[Pose landmark coordinates]
──────────

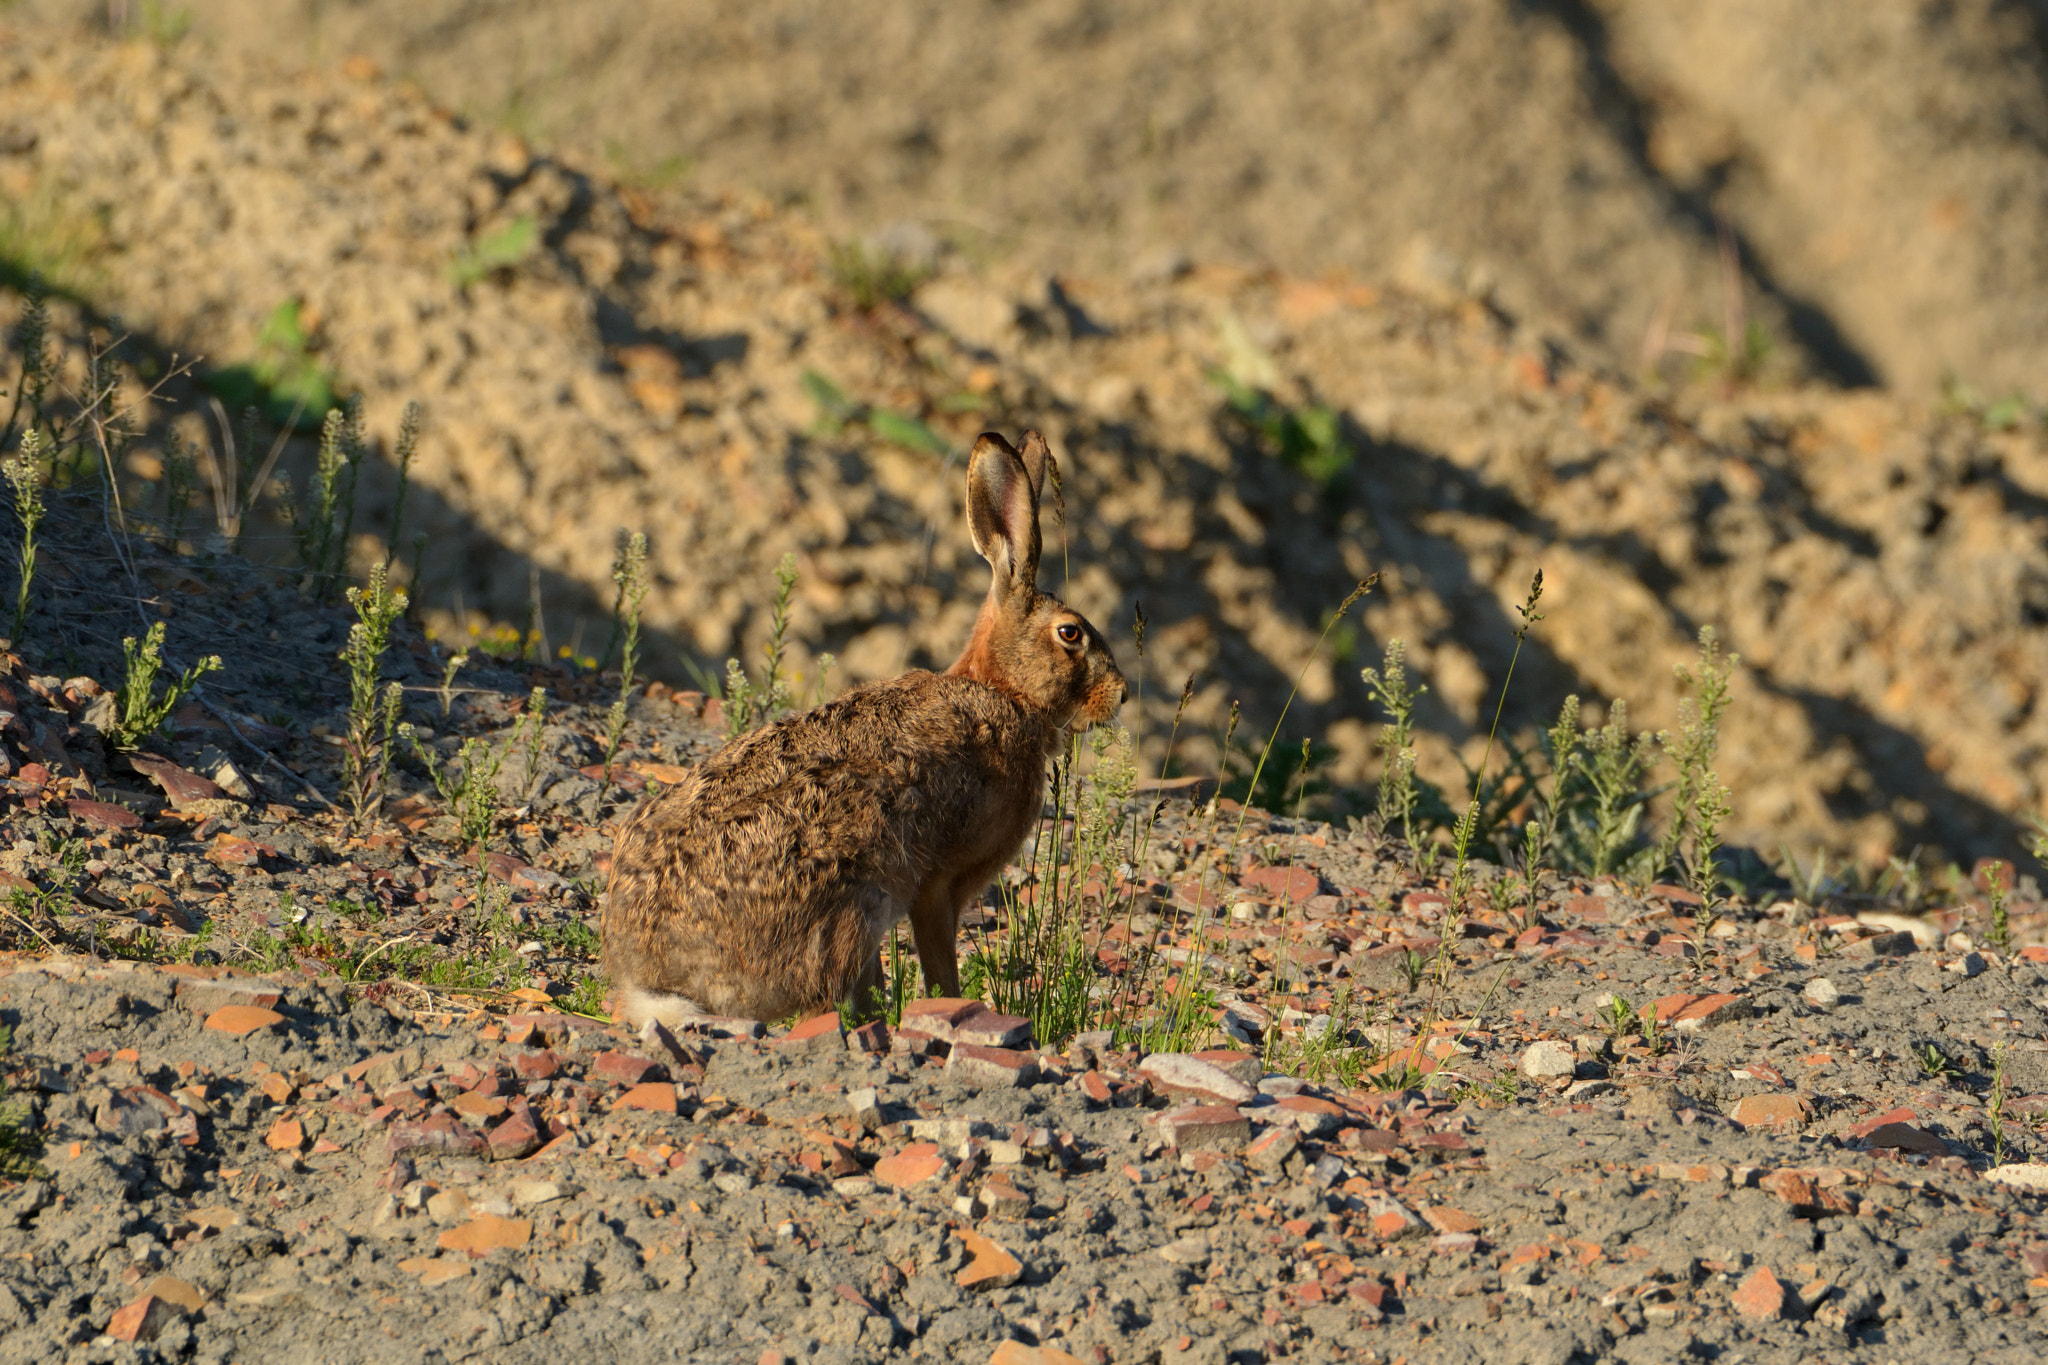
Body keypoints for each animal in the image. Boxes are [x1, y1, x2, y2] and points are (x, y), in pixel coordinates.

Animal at [603, 429, 1128, 1028]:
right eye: (1070, 634)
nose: (1121, 694)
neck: (1006, 691)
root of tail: (656, 977)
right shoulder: (937, 886)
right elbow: (939, 962)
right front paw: (952, 1003)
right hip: (856, 904)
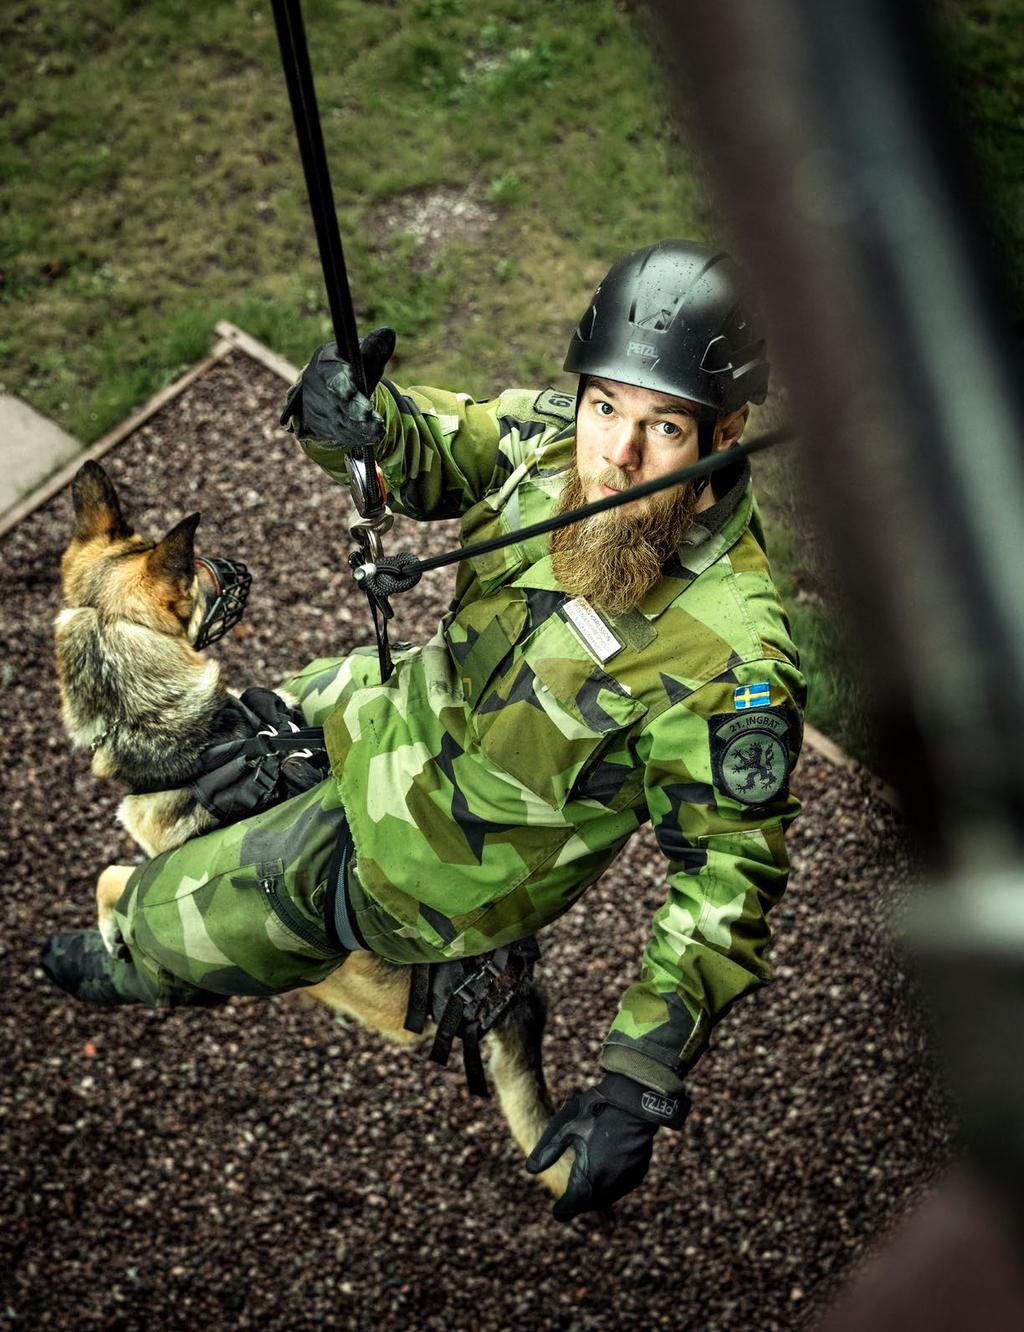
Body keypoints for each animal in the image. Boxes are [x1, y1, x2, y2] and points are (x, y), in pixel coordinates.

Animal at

──────────

__Exercise brief__:
Set down the records precisely as they appear. Any picture stays out.

__Answer for this exercise__:
Body keypoints for each animal in the image. Boxes are [x1, y1, x2, y2] and points are (x, y), in pixel coordinates.

Animal at [603, 429, 1128, 1028]:
right eye: (1070, 634)
nose: (1121, 694)
neck: (1006, 691)
root of tail: (656, 977)
right shoulder: (937, 886)
right elbow: (939, 962)
right front paw: (952, 1003)
right hip: (856, 904)
Body keypoints for each animal in the image. Boxes are [x1, y1, x2, y2] and points are (x, y), in pixel coordinates.

Animal at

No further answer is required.